Notre-Dame de Paris : Et puis sa flèche est tombée …

Je ne pouvais pas ne pas écrire sur Notre-Dame de Paris. Mais j’ai pris mon temps, j’ai réfléchi. Après tout, qui mon avis peut-il bien intéresser ? Après tout, je n’habite plus en France depuis quelques années maintenant. Après tout, tout le monde s’en fout …
Et puis je me suis demandée pourquoi la vision des flammes ravageant ce bâtiment m’avait tellement émue. Quelle attraction ce tas de pierres pouvait bien avoir sur moi, la petite parisienne expatriée à Valencia ?
Et puis j’ai compris.
Notre-Dame de Paris, pour les Français, c’est un point de repère. On l’apprend très tôt dans les livres de géographie: toutes les distances depuis la capitale se calculent depuis son parvis. Le point zéro. L’origine. Tout comme l’île sur laquelle la cathédrale s’est bâtie : le berceau de Lutèce, l’antique Paris.
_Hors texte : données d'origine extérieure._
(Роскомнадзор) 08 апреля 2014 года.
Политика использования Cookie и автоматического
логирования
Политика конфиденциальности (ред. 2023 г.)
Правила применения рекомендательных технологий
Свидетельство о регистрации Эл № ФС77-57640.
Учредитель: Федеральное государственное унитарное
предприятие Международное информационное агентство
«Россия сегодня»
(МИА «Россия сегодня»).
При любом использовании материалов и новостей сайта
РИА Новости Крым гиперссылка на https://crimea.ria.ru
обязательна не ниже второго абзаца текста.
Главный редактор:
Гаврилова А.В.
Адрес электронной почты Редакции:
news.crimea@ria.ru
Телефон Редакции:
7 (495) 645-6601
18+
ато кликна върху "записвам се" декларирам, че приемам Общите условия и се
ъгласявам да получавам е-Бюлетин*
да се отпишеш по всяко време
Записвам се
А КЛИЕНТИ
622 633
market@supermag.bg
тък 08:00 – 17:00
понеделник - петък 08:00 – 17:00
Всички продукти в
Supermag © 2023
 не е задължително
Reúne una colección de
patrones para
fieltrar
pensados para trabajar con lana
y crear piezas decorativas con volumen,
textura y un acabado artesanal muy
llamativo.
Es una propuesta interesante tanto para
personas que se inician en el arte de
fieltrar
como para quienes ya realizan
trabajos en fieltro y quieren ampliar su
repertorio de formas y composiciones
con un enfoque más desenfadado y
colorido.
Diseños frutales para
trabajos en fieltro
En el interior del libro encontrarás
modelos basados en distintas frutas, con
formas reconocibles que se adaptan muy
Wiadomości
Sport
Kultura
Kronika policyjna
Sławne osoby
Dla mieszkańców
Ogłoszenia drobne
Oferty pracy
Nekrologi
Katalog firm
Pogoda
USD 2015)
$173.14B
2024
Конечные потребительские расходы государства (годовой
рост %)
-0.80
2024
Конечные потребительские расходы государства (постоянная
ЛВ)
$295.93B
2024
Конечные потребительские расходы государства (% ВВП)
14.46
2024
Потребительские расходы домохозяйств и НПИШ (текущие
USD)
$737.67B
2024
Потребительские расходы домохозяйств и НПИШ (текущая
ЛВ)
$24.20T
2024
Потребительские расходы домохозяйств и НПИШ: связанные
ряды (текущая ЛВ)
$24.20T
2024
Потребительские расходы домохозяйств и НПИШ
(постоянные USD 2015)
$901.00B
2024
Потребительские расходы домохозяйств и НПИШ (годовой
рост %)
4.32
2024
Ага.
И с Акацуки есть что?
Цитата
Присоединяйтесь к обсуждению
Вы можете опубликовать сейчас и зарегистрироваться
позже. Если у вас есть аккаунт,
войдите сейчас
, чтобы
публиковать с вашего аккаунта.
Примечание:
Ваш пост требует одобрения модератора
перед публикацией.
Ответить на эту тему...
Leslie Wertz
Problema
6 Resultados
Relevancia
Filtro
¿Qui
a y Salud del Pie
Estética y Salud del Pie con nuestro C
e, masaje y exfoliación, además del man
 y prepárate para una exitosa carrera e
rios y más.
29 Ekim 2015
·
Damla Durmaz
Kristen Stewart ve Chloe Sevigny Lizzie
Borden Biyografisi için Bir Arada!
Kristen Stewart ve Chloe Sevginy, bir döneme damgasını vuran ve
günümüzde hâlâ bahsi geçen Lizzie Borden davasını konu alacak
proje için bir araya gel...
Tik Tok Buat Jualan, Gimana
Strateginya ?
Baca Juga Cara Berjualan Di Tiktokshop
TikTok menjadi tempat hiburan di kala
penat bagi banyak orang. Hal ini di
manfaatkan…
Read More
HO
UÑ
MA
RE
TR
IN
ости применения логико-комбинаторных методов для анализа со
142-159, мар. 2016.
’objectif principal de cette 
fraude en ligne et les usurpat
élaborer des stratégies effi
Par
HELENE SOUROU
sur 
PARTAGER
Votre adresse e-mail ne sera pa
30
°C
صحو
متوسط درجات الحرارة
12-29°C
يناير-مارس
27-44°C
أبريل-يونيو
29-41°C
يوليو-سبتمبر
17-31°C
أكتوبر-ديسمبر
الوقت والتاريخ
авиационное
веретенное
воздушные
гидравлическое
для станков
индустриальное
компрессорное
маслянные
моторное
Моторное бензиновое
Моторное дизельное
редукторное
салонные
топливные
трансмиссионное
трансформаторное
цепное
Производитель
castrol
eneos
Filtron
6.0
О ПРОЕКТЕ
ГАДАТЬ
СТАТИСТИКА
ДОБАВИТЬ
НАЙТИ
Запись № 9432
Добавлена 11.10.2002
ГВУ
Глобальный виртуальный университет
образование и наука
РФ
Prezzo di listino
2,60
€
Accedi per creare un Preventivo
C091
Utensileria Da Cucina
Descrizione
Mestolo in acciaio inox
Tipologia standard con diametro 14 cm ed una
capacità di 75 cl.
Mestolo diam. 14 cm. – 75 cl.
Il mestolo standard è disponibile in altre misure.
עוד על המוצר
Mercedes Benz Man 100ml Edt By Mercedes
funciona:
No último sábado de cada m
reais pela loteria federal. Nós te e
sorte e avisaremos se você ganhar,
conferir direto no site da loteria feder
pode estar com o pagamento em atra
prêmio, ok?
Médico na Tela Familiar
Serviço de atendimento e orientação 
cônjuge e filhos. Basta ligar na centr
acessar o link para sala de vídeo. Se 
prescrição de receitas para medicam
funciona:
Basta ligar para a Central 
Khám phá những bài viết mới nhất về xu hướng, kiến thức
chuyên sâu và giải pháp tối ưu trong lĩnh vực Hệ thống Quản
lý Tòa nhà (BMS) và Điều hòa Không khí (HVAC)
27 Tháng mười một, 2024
Notre-Dame de Paris, pour les Parisiens, c’est un point central de la ville et c’est ce qui réunit la bourgeoise rive gauche à la prolétaire rive droite. Je caricature bien entendu mais je ne suis pas loin de la vérité.
Si la Tour Eiffel pavoise de toute sa hauteur et de toute sa jeunesse en s’affichant sur les cartes postales et les photos des touristes du monde entier, Notre-Dame est plus discrète. Moins exubérante que sa voisine du Champs de mars, elle ne se maquille que très rarement de lumières et n’abrite pas de feux d’artifice grandioses. Notre-Dame c’est l’aïeule de la famille que l’on oublie souvent mais qui nous accueille chaleureusement lorsque l’on en a besoin.
Notre-Dame c’est un temple : un espace hors du temps, séparé du reste du monde. Plusieurs fois j’y suis allée pour chercher un peu de calme entre deux rendez-vous trop agités. A chaque fois je fus surprise de me retrouver dans cet havre de paix en plein milieu d’une métropole de plus de deux millions d’habitants. Un refuge silencieux que les 30.000 visiteurs quotidiens respectent indépendamment de leur religion. Car il n’est même plus question de religion ici, il est question de symbole.
Notre-Dame c’est un symbole à elle toute-seule. Majestueuse, calme et pourtant si forte, elle a résisté à tant d’événements difficiles. Et je pense sans cesse à ces bâtisseurs, ces milliers d’ouvriers qui se sont succédés pour l’édifier. Combien sont-ils à avoir travaillé dessus ? Certains diront qu’après tout, Notre-Dame, ce n’est que de la pierre et du bois. Cela me fait encore plus mal que l’on balaie d’un revers de la main cette labeur, cette œuvre commune. Qui sommes-nous pour dénigrer le travail de nos ancêtres ? Qu’avons-nous fait dans notre vie pour réduire ce monument à un tas de pierres ?
Et c’est un sentiment de honte qui m’a envahi. Debout depuis près de 900 ans, c’est à notre époque contemporaine qu’elle s’est effondrée partiellement. Et c’est un symbole qui s’est effondré. Et c’est mon temple qui s’est effondré…
Pétrifiée devant ma télévision, je regardais brûler ce monument que je pensais indestructible. Avec mon mari nous redoutions le pire. C’est alors qu’il m’a dit cette phrase : « Le plus difficile dans l’expatriation, d’être loin de Paris et de notre région d’origine, c’est de constater qu’à chaque retour les choses ont changé. On ne verra plus Notre-Dame telle que nous l’avons connue. »
Et puis sa flèche est tombée … et je me suis mise à pleurer mon temple perdu.